### TASK GOAL
Report the number of lines in the data where the word "Daily" appears, and add no other text.

### INFORMATION GIVEN
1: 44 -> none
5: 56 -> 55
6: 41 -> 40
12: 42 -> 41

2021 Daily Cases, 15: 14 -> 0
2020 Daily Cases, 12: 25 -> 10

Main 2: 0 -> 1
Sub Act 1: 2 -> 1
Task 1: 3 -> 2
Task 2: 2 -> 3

---

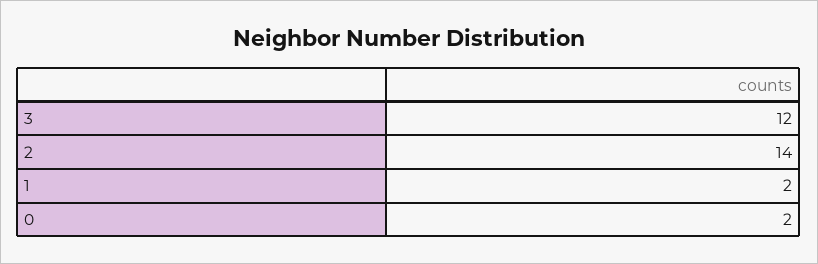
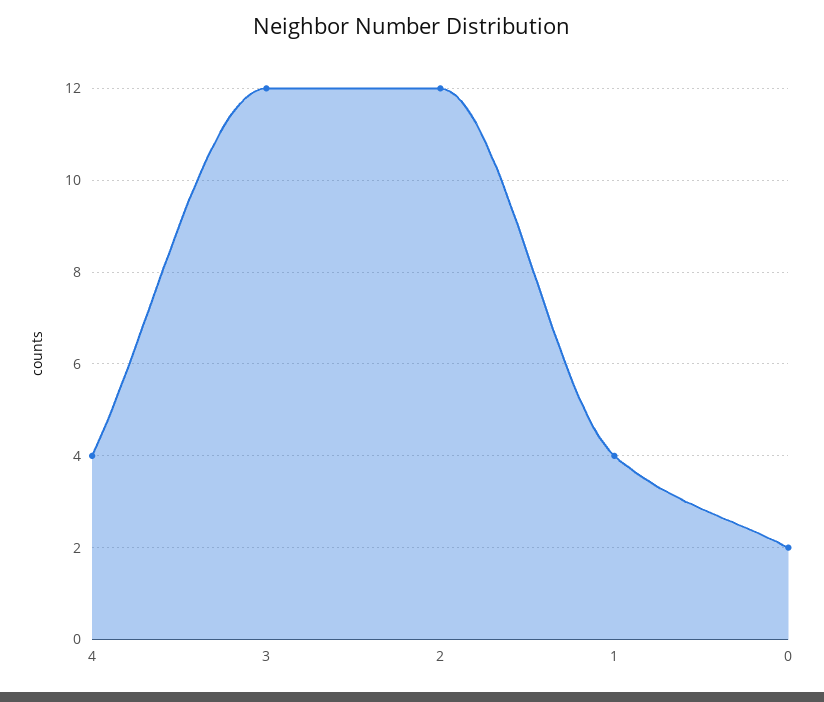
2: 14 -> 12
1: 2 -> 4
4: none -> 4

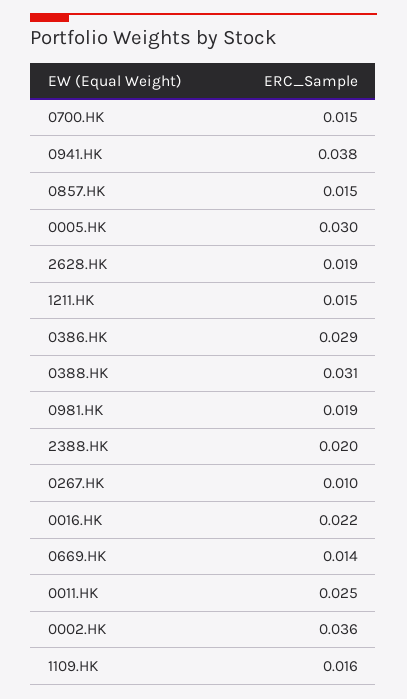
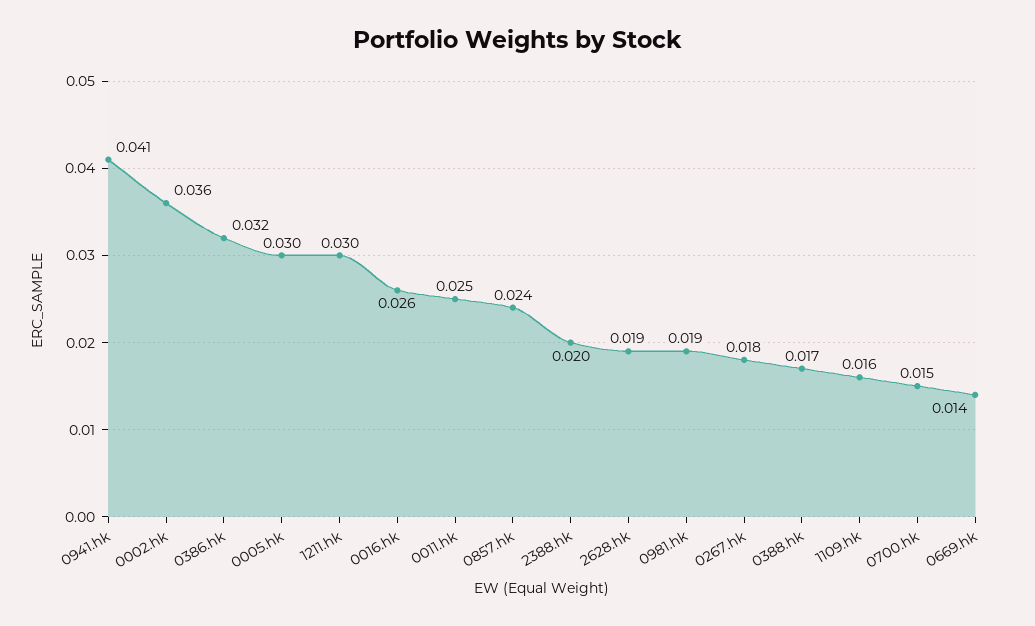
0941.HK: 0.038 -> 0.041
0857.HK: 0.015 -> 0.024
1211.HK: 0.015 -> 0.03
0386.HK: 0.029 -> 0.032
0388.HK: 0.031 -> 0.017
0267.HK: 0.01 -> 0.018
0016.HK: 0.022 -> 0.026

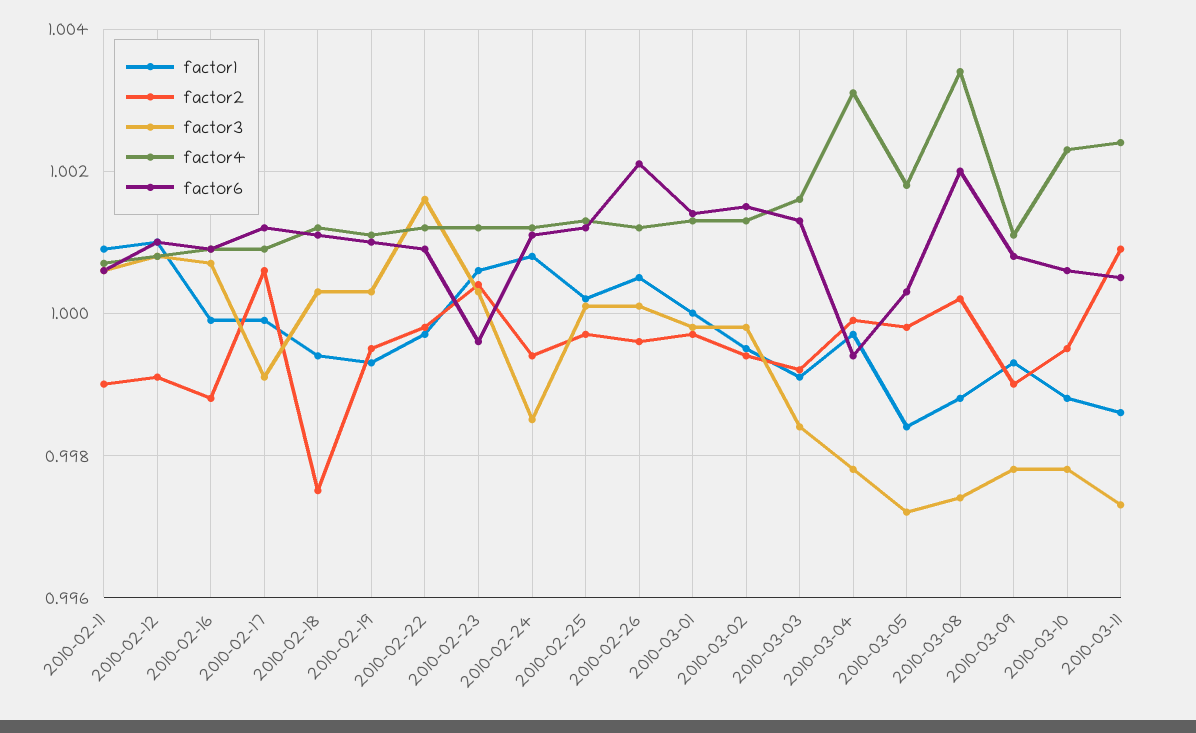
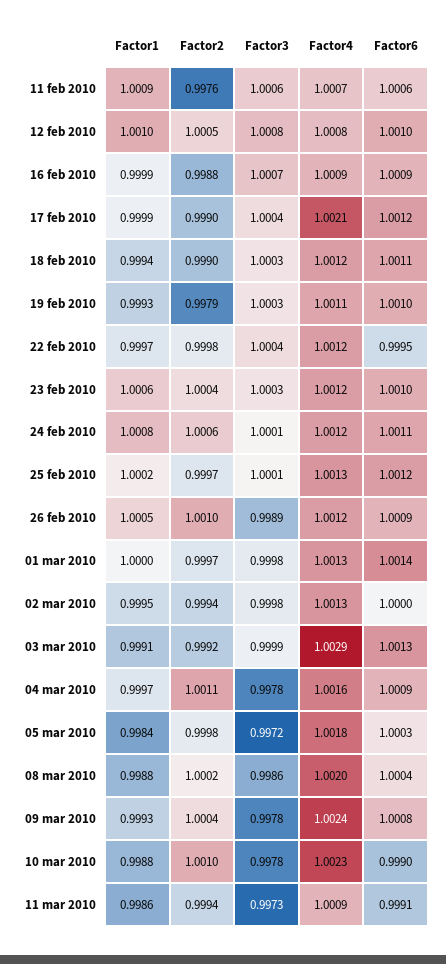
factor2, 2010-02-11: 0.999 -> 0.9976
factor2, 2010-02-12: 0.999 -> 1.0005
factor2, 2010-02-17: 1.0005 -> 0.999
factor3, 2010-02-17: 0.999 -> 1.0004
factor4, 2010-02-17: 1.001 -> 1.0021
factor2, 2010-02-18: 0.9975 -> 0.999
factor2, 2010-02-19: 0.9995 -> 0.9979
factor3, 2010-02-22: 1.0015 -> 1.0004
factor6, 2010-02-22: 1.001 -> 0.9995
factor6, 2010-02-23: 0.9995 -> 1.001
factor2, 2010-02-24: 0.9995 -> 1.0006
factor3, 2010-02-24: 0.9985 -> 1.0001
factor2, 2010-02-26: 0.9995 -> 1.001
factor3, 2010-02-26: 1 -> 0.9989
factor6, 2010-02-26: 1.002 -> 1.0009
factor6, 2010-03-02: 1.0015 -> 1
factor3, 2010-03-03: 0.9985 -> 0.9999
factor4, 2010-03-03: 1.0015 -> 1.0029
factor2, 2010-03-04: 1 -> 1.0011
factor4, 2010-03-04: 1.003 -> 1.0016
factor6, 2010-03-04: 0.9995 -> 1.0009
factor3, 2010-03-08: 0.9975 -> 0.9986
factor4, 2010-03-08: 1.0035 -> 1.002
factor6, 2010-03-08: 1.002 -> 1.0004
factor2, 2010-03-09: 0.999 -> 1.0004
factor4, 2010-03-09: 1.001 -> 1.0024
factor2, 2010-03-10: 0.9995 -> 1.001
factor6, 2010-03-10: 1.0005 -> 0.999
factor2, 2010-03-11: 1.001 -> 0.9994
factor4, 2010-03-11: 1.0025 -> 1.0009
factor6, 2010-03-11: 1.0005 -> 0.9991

### RESULT
2